TAA Featured in Episode of The A&P Professor Podcast

TAA was featured in an episode of The A&P Professor podcast on April 12, “Pulse of Progress, Looking Back, Moving Forward,” with host Kevin Patton, an award-winning anatomy and physiology textbook author. Kevin’s comments about the benefits of TAA membership and invitation to attend TAA’s 2024 Conference on Textbook & Academic Authoring come in at 50:22.

In the episode, Kevin says: “With a strongly supportive network of colleagues, TAA provides many resources and active, engaging opportunities for growth and network-forming.
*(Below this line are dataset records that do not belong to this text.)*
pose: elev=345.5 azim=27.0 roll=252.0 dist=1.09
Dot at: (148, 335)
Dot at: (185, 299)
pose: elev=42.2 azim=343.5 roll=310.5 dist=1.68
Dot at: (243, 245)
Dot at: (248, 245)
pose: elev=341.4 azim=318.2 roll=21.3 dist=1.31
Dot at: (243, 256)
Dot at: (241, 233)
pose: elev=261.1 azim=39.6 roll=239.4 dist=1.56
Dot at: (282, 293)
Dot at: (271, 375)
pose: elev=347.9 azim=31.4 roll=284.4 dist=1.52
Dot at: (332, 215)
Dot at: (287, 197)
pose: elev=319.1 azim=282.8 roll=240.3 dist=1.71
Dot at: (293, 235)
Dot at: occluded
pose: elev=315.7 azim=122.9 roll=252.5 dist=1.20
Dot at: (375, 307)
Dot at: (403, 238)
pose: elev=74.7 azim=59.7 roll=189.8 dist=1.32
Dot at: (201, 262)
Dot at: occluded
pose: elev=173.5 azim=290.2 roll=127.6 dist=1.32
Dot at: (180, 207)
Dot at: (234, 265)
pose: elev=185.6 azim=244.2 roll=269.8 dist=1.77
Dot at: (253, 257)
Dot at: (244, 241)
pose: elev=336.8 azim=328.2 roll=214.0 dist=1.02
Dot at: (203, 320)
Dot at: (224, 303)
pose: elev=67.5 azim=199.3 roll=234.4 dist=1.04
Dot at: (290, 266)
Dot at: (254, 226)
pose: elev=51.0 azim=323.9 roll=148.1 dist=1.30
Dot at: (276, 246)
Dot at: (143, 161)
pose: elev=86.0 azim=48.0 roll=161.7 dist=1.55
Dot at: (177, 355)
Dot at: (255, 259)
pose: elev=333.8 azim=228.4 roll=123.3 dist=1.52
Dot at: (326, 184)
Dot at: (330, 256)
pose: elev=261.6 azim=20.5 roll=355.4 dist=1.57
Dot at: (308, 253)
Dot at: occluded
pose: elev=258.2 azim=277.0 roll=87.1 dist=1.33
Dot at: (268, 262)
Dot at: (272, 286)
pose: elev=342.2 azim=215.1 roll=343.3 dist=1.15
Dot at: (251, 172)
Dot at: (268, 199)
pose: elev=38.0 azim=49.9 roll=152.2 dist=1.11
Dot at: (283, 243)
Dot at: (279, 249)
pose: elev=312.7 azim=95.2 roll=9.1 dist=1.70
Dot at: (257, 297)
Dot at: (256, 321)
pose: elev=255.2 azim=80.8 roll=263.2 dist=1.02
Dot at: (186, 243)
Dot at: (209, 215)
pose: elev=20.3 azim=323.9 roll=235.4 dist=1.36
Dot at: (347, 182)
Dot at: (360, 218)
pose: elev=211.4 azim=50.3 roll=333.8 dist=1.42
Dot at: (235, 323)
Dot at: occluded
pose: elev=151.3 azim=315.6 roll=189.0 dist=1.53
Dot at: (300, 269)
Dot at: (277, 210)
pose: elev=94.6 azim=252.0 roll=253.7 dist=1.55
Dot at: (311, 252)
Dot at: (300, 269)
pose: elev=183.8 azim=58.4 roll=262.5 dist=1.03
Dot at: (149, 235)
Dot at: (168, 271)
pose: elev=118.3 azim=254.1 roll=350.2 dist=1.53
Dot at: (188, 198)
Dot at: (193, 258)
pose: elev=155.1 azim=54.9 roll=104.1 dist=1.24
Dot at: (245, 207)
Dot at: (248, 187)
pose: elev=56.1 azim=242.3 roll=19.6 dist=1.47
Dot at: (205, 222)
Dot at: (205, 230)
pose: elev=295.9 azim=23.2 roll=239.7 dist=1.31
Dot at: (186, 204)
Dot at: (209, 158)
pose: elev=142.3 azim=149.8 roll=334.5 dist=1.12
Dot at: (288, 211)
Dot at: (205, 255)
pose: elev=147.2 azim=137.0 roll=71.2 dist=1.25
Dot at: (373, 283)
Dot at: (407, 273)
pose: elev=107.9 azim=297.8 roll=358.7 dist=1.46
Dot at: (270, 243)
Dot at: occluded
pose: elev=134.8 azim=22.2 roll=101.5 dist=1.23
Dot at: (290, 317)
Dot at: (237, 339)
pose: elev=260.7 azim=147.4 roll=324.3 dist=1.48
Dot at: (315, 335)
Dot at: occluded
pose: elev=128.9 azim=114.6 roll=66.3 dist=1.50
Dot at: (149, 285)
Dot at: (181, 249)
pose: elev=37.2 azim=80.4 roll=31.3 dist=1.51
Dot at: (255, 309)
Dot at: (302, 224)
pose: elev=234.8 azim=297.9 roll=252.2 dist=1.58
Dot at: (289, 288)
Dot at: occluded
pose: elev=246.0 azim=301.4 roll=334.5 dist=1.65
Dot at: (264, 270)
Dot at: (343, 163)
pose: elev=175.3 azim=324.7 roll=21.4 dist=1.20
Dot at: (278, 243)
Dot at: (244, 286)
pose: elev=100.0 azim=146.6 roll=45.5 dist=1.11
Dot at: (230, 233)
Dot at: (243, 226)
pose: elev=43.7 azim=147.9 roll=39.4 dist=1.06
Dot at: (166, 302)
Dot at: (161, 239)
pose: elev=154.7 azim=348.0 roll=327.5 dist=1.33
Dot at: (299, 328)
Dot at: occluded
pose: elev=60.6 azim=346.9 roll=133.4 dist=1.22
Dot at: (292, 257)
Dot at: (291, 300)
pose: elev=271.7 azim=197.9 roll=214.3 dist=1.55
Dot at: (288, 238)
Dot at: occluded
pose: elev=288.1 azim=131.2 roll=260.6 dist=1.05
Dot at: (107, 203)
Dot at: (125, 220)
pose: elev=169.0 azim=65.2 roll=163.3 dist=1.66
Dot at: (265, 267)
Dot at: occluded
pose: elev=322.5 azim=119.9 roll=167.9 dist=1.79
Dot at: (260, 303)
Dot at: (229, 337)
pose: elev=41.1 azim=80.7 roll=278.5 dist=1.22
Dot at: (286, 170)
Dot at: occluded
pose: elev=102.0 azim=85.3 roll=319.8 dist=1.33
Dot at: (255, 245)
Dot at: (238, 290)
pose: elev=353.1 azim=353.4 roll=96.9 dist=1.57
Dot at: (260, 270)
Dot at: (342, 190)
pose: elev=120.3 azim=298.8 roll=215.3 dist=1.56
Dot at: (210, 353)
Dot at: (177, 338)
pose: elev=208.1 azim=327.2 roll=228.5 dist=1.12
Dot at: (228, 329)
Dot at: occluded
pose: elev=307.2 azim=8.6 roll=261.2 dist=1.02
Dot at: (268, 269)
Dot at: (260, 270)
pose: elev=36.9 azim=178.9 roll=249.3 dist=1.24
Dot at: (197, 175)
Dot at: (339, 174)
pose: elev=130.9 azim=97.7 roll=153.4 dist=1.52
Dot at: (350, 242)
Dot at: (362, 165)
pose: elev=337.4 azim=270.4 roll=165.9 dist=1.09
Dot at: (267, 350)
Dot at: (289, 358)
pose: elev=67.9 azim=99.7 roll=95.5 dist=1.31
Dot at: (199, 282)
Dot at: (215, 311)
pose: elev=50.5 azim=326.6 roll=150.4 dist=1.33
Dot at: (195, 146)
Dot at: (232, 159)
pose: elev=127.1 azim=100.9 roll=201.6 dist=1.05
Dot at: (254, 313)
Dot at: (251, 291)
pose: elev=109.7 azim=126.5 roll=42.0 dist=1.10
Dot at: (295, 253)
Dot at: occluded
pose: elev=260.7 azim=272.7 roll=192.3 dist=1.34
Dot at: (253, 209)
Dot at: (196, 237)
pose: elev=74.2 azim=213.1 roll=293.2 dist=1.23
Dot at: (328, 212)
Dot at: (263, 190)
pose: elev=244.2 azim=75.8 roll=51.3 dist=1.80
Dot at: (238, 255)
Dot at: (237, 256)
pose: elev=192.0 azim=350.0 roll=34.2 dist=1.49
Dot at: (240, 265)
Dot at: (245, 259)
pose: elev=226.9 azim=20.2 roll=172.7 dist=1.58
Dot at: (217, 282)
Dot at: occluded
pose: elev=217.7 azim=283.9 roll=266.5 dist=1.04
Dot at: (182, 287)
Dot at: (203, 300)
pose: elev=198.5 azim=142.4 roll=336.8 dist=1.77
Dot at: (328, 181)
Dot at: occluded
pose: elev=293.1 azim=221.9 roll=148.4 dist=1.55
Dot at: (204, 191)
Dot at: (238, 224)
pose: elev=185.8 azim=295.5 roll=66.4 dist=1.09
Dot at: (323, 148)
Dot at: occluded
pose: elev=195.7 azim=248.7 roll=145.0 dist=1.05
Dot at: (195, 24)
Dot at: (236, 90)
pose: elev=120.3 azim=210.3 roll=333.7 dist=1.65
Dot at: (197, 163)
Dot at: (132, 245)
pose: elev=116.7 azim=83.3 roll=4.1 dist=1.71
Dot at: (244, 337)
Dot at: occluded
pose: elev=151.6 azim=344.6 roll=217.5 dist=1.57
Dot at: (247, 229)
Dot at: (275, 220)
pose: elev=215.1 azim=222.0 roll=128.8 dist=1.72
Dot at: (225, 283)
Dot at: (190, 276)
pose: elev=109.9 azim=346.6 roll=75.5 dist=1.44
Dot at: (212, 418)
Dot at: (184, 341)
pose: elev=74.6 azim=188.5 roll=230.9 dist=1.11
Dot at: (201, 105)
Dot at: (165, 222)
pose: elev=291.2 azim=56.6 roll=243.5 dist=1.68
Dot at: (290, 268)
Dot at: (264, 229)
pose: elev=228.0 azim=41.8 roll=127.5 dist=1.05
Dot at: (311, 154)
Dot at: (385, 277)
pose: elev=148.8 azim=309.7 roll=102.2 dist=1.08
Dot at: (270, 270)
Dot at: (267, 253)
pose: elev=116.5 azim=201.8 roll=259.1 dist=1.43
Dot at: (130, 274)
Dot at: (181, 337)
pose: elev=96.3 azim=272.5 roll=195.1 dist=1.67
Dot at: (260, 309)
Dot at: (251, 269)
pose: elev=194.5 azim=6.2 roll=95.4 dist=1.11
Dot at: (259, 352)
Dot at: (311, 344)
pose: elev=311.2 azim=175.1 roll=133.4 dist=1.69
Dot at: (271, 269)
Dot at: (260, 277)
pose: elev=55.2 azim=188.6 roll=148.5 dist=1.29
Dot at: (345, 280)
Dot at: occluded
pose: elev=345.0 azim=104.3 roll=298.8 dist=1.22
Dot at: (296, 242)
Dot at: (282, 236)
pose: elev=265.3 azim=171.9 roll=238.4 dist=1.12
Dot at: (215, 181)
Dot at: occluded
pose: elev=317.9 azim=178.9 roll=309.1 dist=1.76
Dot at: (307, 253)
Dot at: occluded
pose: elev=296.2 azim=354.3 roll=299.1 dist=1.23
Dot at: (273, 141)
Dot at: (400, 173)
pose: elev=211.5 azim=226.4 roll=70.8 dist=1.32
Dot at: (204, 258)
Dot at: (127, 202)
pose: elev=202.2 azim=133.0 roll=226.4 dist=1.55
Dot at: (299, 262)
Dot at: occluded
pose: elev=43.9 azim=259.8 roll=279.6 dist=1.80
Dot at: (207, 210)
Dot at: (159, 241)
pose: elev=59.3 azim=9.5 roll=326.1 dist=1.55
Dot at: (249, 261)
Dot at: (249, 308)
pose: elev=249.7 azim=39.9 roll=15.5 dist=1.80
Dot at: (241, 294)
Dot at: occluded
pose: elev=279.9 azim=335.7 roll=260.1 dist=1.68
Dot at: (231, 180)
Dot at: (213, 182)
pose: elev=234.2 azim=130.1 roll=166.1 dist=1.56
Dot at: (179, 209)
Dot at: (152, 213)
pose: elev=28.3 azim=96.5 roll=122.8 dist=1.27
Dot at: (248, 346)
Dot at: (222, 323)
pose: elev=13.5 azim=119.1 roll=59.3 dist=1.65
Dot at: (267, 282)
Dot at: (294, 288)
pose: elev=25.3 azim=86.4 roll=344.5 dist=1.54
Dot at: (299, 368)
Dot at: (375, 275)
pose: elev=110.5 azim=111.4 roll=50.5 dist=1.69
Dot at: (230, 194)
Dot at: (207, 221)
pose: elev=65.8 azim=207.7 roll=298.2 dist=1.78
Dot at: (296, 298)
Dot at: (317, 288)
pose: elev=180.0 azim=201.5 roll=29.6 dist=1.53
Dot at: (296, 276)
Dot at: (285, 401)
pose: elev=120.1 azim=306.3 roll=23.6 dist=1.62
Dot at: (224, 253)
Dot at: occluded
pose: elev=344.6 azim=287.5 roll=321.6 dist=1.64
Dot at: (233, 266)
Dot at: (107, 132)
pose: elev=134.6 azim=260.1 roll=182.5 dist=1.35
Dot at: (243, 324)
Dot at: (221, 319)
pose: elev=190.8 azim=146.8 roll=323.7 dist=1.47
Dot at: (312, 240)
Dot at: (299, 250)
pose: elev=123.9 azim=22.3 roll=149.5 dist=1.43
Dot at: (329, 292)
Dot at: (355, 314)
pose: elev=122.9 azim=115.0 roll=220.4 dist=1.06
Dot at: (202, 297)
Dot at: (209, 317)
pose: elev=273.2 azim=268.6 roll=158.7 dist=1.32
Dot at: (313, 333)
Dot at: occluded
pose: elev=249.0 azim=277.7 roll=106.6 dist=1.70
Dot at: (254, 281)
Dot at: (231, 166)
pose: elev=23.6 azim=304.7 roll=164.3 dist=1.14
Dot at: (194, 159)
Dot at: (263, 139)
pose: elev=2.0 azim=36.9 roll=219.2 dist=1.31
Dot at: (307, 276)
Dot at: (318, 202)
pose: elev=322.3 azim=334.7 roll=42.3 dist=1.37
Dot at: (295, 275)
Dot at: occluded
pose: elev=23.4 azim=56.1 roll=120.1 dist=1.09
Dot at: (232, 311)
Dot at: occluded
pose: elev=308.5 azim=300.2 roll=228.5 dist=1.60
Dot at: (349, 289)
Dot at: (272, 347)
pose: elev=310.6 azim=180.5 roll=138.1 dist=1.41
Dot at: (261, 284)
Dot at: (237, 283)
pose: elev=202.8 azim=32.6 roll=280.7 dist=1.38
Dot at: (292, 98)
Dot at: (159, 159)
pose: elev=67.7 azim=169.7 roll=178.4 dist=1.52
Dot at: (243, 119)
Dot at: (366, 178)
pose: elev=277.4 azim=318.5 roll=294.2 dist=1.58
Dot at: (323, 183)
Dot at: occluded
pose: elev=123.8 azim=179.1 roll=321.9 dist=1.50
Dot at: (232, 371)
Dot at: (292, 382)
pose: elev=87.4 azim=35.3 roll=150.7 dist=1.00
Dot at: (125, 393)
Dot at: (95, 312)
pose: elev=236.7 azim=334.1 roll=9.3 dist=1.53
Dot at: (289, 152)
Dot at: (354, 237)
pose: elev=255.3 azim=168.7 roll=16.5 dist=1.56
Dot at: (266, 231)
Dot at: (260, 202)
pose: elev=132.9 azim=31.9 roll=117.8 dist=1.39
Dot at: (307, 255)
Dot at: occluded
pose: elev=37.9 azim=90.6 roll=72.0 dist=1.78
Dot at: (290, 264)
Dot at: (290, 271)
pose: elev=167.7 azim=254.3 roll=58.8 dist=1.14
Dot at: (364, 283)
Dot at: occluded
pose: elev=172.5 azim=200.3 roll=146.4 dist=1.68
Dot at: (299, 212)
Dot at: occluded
TAA meets the needs of those interested in creating textbooks, lab manuals, workbooks, and other learning resources, as well as those who focus on academic writing, such as journal articles, dissertations/theses, monographs, and scholarly or other nonfiction works.”

TAA Joins Five Other Author Groups in Support of Respondents in Supreme Court Copyright Case

The Textbook & Academic Authors Association (TAA) joined with five other author groups to file an amicus brief in support of the respondents in a U.S. Supreme Court lawsuit arguing whether under the Copyright Act’s statute of limitations rule, and the “discovery accrual rule” plaintiffs in copyright infringement cases “can recover damages for acts that allegedly occurred more than three years before the filing of a lawsuit.”

The “discovery rule” means that the statute of limitations starts running from the date the infringement is discovered rather than from the date the infringement occurred. This means that even if a work was infringed 10 years ago, if I discovered it today, I would have the next three years to decide whether to bring a claim. The question in this case is: even if the infringement happened ten years ago and I discovered it today, could I still recover damages for the infringement that occurred ten years ago?